De l’usage du conditionnel dans la presse

De l’usage du conditionnel dans la presse

Le président de ma commune serait un voleur. Vous admettrez avec moi, d’emblée, que dans ce cas d’espèce, sonnante et trébuchante, la démonstration va être difficile. En l’état actuel des choses, cet énoncé grave ne relève pas d’une analyse de l’usage du conditionnel dans la presse, il faut tout de suite faire appel à la théorie des probabilités. Et comme il est très probable que mon président de commune soit un voleur, cela relèvera plus, tout de suite, d’une autre discipline : celle de l’eschatologie. Seule cette dernière peut développer un discours rationnel et scientifique sur les certitudes. L’énoncé deviendrait : «je suis presque sûr que le président de commune est un voleur». Là, vous constatez que le «presque» avec sa faiblesse congénitale apposée à «sûr» n’est d’aucune utilité au journaliste. Le «sûr», quant à lui, convoque un potentiel plus fort, aussi puissant que la vérité elle-même qui est irréfragable comme une preuve. En outre, l’usage du verbe être au présent lève toute équivoque par sa simplicité ouvrière. Il «est» voleur.

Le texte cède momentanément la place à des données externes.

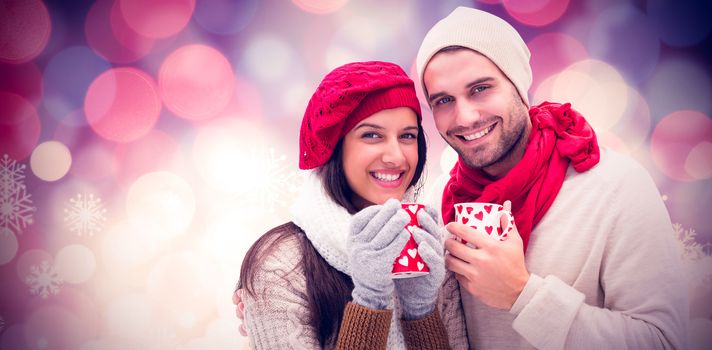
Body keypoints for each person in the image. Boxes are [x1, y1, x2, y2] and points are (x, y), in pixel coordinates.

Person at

Malgré cette démonstration, que je trouve modestement brillante, l’auteur de cette phrase risque rapidement de découvrir une autre discipline : le droit. Car, si le président de commune en question est un honnête homme et qu’il arrive à le prouver, l’énoncé devient automatiquement diffamatoire et le journaliste en question risque rapidement de faire connaissance avec une discipline qu’il sentira mieux : la scatologie tout court. Il sera effectivement, comme on dit dans un langage très usuel, dans la merde. Il va falloir qu’il explique à son juge qui lui, dans la plupart des cas, est arabisant, la subtilité laborieuse du conditionnel dans la langue française.
Maintenant que nous maîtrisons mieux le conditionnel, nous pouvons donner quelques exemples. Ma voisine serait une prostituée. Là, nous entrons dans la complexité. Un homme bien portant ne se trompe jamais sur la vertu d’une femme. Si le doute, exprimé ici par le conditionnel, existe, cela nous informe plus sur l’inexpérience, notamment sexuelle, de l’homme face au vaste univers de la féminité, que sur les qualités de cette voisine, mise maladroitement en cause. Si cette femme est ce qu’il prétend qu’elle est, une prostituée, son conditionnel, dans ce cas, est plus une affirmation qui tient compte de la gravité de l’accusation, de la retenue sociale qui entoure cette pratique ou l’expression d’une gêne due à une profonde frustration sexuelle.
Sinon, et ce qui est plus que probable, ce conditionnel-là doit cacher quelque chose de plus sérieux. On peut supposer que ce monsieur a eu une relation, cachée, avec sa voisine et comme il a été éconduit, il veut salir sa réputation. Là, précisément, le mot «prostituée», ne renvoie pas à une fonction, à un travail rémunéré, selon qu’il soit plus ou moins bien fait, mais à une insulte «adjectivée» tendant à déprécier socialement et définitivement la femme qui ne veut plus de lui. C’est de l’ordre du dépit et de la vengeance. Le conditionnel, le pauvre, n’y est pour rien.
Ces quelques considérations sur l’usage du conditionnel dans la presse vous seront bien utiles. Si vous rencontrez un verbe au conditionnel dans un article méfiez-vous. Soit le journaliste n’a pas d’informations vérifiées et il s’avance maladroitement pour cacher son incompétence. Soit l’information est vraie et il n’a pas le courage intellectuel d’en faire état par un lâche excès de prudence. Ou, finalement, le gars en question fait le malin pour distiller le doute et, dans ce cas, il risque d’avoir un gros procès sur le dos. Et même ses lecteurs les plus inconditionnels ne pourront pas le tirer d’affaire. C’est comme ça.